__Text under study__
The following are the contractual maturities of financial liabilities, including estimated interest payments, at June 30, 2011:

(c) Market risk:
Market risk is the risk that changes in market conditions, such as commodity prices, interest rates and foreign exchange rates will affect the Company’s net income or value of financial instruments. The objective of market risk management is to manage and curtail market risk exposure within acceptable limits, while maximizing the Company’s returns.

The Company utilizes both financial derivatives and physical delivery sales contracts to manage market risks. All such transactions are conducted in accordance with the risk management policy that has been approved by the Board of Directors.

Currency risk has minimal impact on the value of the financial assets and liabilities on the statement of financial position at June 30, 2011. Changes in the US to Canadian exchange rate, however, could influence future petroleum and natural gas prices which could impact the value of certain derivative contracts. This influence cannot be accurately quantified.

Interest rate risk has minimal impact on the Company at the balance sheet date as there was a nominal average amount of cash in short-term investments and only small amounts drawn on the credit facilities over the period. At the end of the second quarter, there was a draw on the Company’s credit facilities of $44.4 million, which will expose the Company to interest rate risk via fluctuations in floating rate of interest on a go-forward basis.

Commodity price risk is the risk that the fair value or future cash flow will fluctuate as a result of changes in commodity prices. Commodity prices for oil and natural gas are impacted by not only the relationship between the Canadian and United States dollar but also world economic events that dictate the levels of supply and demand. As at June 30, 2011, the Company has entered into certain financial derivative and physical delivery sales contracts in order to manage commodity risk. These instruments are not used for trading or speculative purposes. The Company has not designated its financial derivative contracts as effective accounting hedges, even though the Company considers all commodity contracts to be effective economic hedges. As a result, all such commodity contracts are recorded on the statement of financial position at fair value, with changes in the fair value being recognized as an unrealized gain or loss on the consolidated statement of income.

The unrealized gain/(loss) on derivative contracts has been included on the statement of financial position with changes in the fair value included in the unrealized gain/(loss) on financial instruments on the statement of income.

As at June 30, 2011, if the future strip prices for oil were $1.00 per bbl higher, with all other variables held constant, before-tax earnings for the period would have been $0.4 million lower. An equal and opposite impact would have occurred to before-tax earnings and the fair value of the derivative contracts liability oil prices $1.00 per bbl lower.

In addition to the financial commodity contracts discussed above, the Company has entered into physical contracts to manage commodity risk. These contracts are considered normal sales contracts and are not recorded at fair value in the consolidated financial statements.

__Source material__
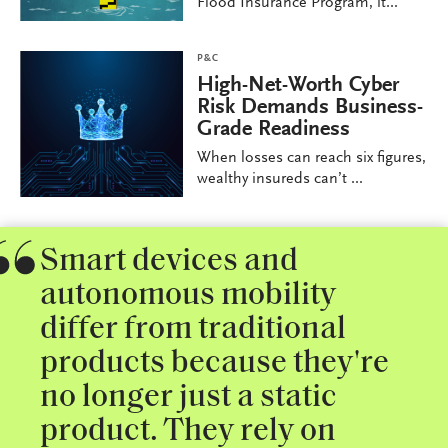
Flood Insurance Program, it...
P&C
High-Net-Worth Cyber
Risk Demands Business-
Grade Readiness
When losses can reach six figures,
wealthy insureds can’t ...
Smart devices and
autonomous mobility
differ from traditional
products because they're
no longer just a static
product. They rely on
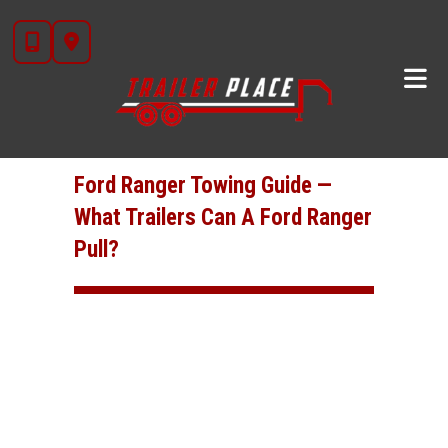
Skip
to
Ford Ranger Towing Guide —
content
What Trailers Can A Ford Ranger
Pull?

__Tasks and exercises__
**1.** In the market risk text, rewrite the paragraph beginning "Interest rate risk has minimal impact" more briefly while keeping its main facts.
**2.** Reproduce every line of the listing word for word, leaving out the picture markers.
The text and the listing come from unrelated sources.

__Replies__
**1.** Interest rate risk barely affected the Company at the balance sheet date. Little cash was held in short-term investments, and only small amounts were drawn on the credit facilities during the period. At the end of the second quarter, however, $44.4 million was drawn on those facilities. That draw exposes the Company to floating interest rate changes from now on.

**2.**
Flood Insurance Program, it...
P&C
High-Net-Worth Cyber
Risk Demands Business-
Grade Readiness
When losses can reach six figures,
wealthy insureds can’t ...
Smart devices and
autonomous mobility
differ from traditional
products because they're
no longer just a static
product. They rely on
Skip
to
Ford Ranger Towing Guide —
content
What Trailers Can A Ford Ranger
Pull?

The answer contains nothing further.